> [Aim of the exercise]
When the string "door" occurs in a line of the listing below, return that line.

> [Given data]
-=-=-

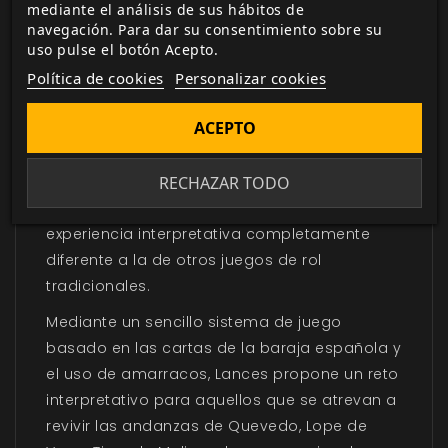
más jugadores que recrea el ambiente del
mediante el análisis de sus hábitos de
siglo XVII en España, pero convirtiendo cada
navegación. Para dar su consentimiento sobre su
uso pulse el botón Acepto.
partida en una representación teatral del
Política de cookies
Personalizar cookies
Siglo de Oro que captura todo el sabor de
esa época. Desde la Loa al autor hasta el
ACEPTO
Baile tras la representación, los elementos
característicos de una comedia del teatro
RECHAZAR TODO
del Siglo de Oro son trasladados a la mesa
de juego convirtiendo a Lances en una
experiencia interpretativa completamente
diferente a la de otros juegos de rol
tradicionales.
Mediante un sencillo sistema de juego
basado en las cartas de la baraja española y
el uso de amarracos, Lances propone un reto
interpretativo para aquellos que se atrevan a
revivir las andanzas de Quevedo, Lope de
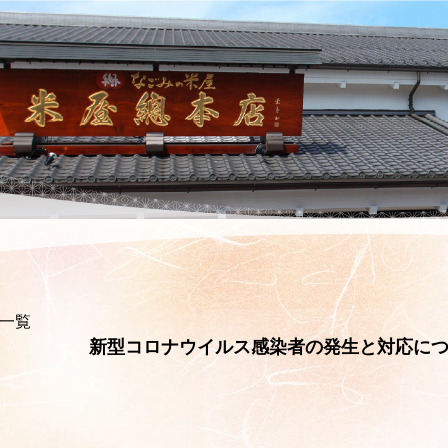
一覧
新型コロナウイルス感染者の発生と対応に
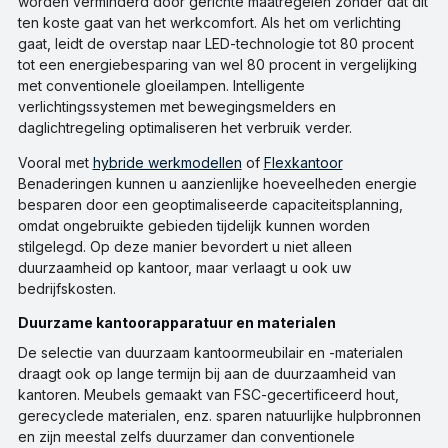
worden verminderd door gerichte maatregelen zonder dat dit
ten koste gaat van het werkcomfort. Als het om verlichting
gaat, leidt de overstap naar LED-technologie tot 80 procent
tot een energiebesparing van wel 80 procent in vergelijking
met conventionele gloeilampen. Intelligente
verlichtingssystemen met bewegingsmelders en
daglichtregeling optimaliseren het verbruik verder.
Vooral met
hybride werkmodellen
of
Flexkantoor
Benaderingen kunnen u aanzienlijke hoeveelheden energie
besparen door een geoptimaliseerde capaciteitsplanning,
omdat ongebruikte gebieden tijdelijk kunnen worden
stilgelegd. Op deze manier bevordert u niet alleen
duurzaamheid op kantoor, maar verlaagt u ook uw
bedrijfskosten.
Duurzame kantoorapparatuur en materialen
De selectie van duurzaam kantoormeubilair en -materialen
draagt ook op lange termijn bij aan de duurzaamheid van
kantoren. Meubels gemaakt van FSC-gecertificeerd hout,
gerecyclede materialen, enz. sparen natuurlijke hulpbronnen
en zijn meestal zelfs duurzamer dan conventionele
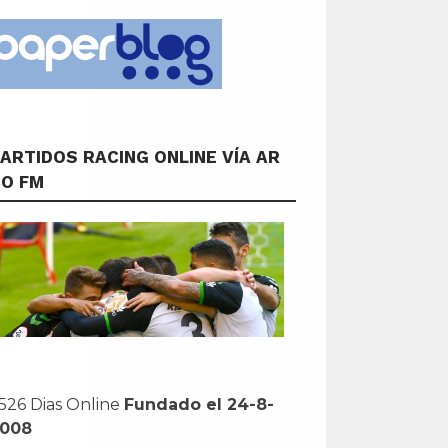
ARTIDOS RACING ONLINE VÍA AR
CO FM
526 Dias Online
Fundado el 24-8-
2008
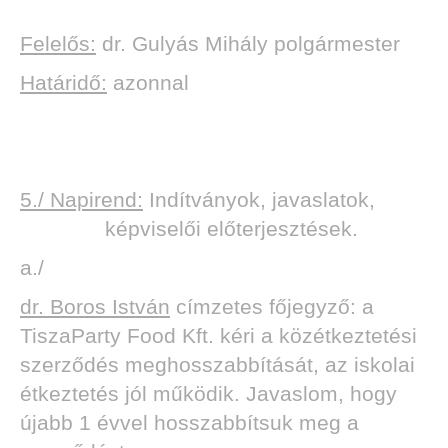
Felelős:
dr. Gulyás Mihály polgármester
Határidő:
azonnal
5./ Napirend:
Indítványok, javaslatok,
képviselői előterjesztések.
a./
dr. Boros István
címzetes főjegyző: a
TiszaParty Food Kft. kéri a közétkeztetési
szerződés meghosszabbítását, az iskolai
étkeztetés jól működik. Javaslom, hogy
újabb 1 évvel hosszabbítsuk meg a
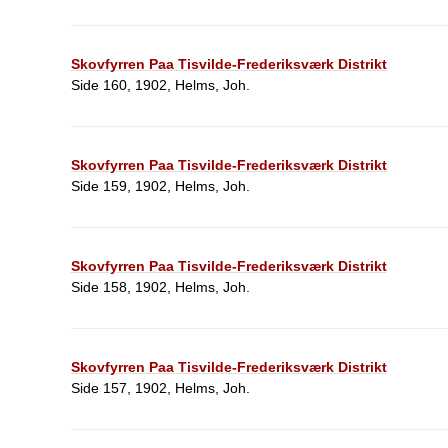
Skovfyrren Paa Tisvilde-Frederiksværk Distrikt
Side 160, 1902, Helms, Joh.
Skovfyrren Paa Tisvilde-Frederiksværk Distrikt
Side 159, 1902, Helms, Joh.
Skovfyrren Paa Tisvilde-Frederiksværk Distrikt
Side 158, 1902, Helms, Joh.
Skovfyrren Paa Tisvilde-Frederiksværk Distrikt
Side 157, 1902, Helms, Joh.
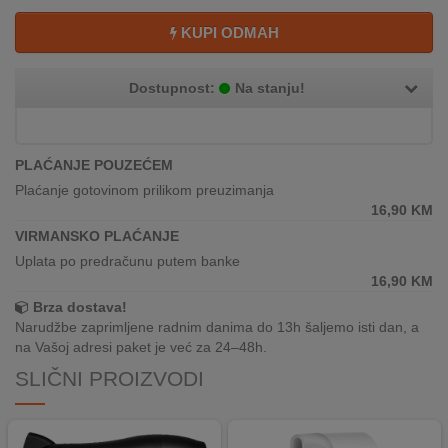
REKLAMACIJA
I
KUPI ODMAH
SERVIS
Dostupnost:
Na stanju!
O
NAMA
KATALOZI
PLAĆANJE POUZEĆEM
Plaćanje gotovinom prilikom preuzimanja
KAKO
16,90
KM
KUPITI?
VIRMANSKO PLAĆANJE
Uplata po predračunu putem banke
KUPOVINA
16,90
KM
IZ
Brza dostava!
INOSTRANSTVA
Narudžbe zaprimljene radnim danima do 13h šaljemo isti dan, a
na Vašoj adresi paket je već za 24–48h.
OZNAKE
ENERGETSKE
SLIČNI PROIZVODI
UČINKOVITOSTI
DIGITALIS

-=-=-

> [Exercise response]
worden verminderd door gerichte maatregelen zonder dat dit
besparen door een geoptimaliseerde capaciteitsplanning,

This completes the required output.